▸ **THE PROBLEM**
When you return the data, keep each character exactly as it appears.

Segment Start: DATA PROVIDED

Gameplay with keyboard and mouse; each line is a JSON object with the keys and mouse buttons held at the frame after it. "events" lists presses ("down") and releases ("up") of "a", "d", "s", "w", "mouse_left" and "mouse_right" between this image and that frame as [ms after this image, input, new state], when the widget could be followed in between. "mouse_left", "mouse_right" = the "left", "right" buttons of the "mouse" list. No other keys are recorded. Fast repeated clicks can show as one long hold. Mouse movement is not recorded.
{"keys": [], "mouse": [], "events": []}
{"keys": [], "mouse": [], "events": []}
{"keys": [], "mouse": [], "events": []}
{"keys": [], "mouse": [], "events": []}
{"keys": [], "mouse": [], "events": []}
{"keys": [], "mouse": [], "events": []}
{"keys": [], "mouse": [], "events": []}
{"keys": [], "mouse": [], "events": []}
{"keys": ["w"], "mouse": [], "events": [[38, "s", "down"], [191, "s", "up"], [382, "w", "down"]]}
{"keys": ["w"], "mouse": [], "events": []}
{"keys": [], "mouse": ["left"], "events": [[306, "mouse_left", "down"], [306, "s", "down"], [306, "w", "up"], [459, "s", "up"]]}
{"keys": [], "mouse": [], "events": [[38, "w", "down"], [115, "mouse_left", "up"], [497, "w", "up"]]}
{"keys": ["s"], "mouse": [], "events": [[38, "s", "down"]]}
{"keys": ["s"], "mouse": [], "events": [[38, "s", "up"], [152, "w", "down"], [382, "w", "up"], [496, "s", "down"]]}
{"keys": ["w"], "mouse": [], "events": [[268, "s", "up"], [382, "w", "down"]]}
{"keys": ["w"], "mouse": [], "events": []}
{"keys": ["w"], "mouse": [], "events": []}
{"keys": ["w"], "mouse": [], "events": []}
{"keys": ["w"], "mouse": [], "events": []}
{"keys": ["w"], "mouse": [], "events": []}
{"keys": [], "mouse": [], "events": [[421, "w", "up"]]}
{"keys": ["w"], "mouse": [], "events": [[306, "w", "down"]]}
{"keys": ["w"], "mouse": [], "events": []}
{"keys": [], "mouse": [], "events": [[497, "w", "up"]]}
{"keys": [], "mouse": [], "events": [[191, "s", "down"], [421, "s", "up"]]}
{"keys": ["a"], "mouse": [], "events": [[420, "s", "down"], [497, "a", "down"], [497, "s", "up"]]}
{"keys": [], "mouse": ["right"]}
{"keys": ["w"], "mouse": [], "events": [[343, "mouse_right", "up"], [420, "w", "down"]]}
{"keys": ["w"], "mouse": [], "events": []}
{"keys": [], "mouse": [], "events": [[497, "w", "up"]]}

Segment End: DATA PROVIDED

▸ **WRITTEN REPLY**
Gameplay with keyboard and mouse; each line is a JSON object with the keys and mouse buttons held at the frame after it. "events" lists presses ("down") and releases ("up") of "a", "d", "s", "w", "mouse_left" and "mouse_right" between this image and that frame as [ms after this image, input, new state], when the widget could be followed in between. "mouse_left", "mouse_right" = the "left", "right" buttons of the "mouse" list. No other keys are recorded. Fast repeated clicks can show as one long hold. Mouse movement is not recorded.
{"keys": [], "mouse": [], "events": []}
{"keys": [], "mouse": [], "events": []}
{"keys": [], "mouse": [], "events": []}
{"keys": [], "mouse": [], "events": []}
{"keys": [], "mouse": [], "events": []}
{"keys": [], "mouse": [], "events": []}
{"keys": [], "mouse": [], "events": []}
{"keys": [], "mouse": [], "events": []}
{"keys": ["w"], "mouse": [], "events": [[38, "s", "down"], [191, "s", "up"], [382, "w", "down"]]}
{"keys": ["w"], "mouse": [], "events": []}
{"keys": [], "mouse": ["left"], "events": [[306, "mouse_left", "down"], [306, "s", "down"], [306, "w", "up"], [459, "s", "up"]]}
{"keys": [], "mouse": [], "events": [[38, "w", "down"], [115, "mouse_left", "up"], [497, "w", "up"]]}
{"keys": ["s"], "mouse": [], "events": [[38, "s", "down"]]}
{"keys": ["s"], "mouse": [], "events": [[38, "s", "up"], [152, "w", "down"], [382, "w", "up"], [496, "s", "down"]]}
{"keys": ["w"], "mouse": [], "events": [[268, "s", "up"], [382, "w", "down"]]}
{"keys": ["w"], "mouse": [], "events": []}
{"keys": ["w"], "mouse": [], "events": []}
{"keys": ["w"], "mouse": [], "events": []}
{"keys": ["w"], "mouse": [], "events": []}
{"keys": ["w"], "mouse": [], "events": []}
{"keys": [], "mouse": [], "events": [[421, "w", "up"]]}
{"keys": ["w"], "mouse": [], "events": [[306, "w", "down"]]}
{"keys": ["w"], "mouse": [], "events": []}
{"keys": [], "mouse": [], "events": [[497, "w", "up"]]}
{"keys": [], "mouse": [], "events": [[191, "s", "down"], [421, "s", "up"]]}
{"keys": ["a"], "mouse": [], "events": [[420, "s", "down"], [497, "a", "down"], [497, "s", "up"]]}
{"keys": [], "mouse": ["right"]}
{"keys": ["w"], "mouse": [], "events": [[343, "mouse_right", "up"], [420, "w", "down"]]}
{"keys": ["w"], "mouse": [], "events": []}
{"keys": [], "mouse": [], "events": [[497, "w", "up"]]}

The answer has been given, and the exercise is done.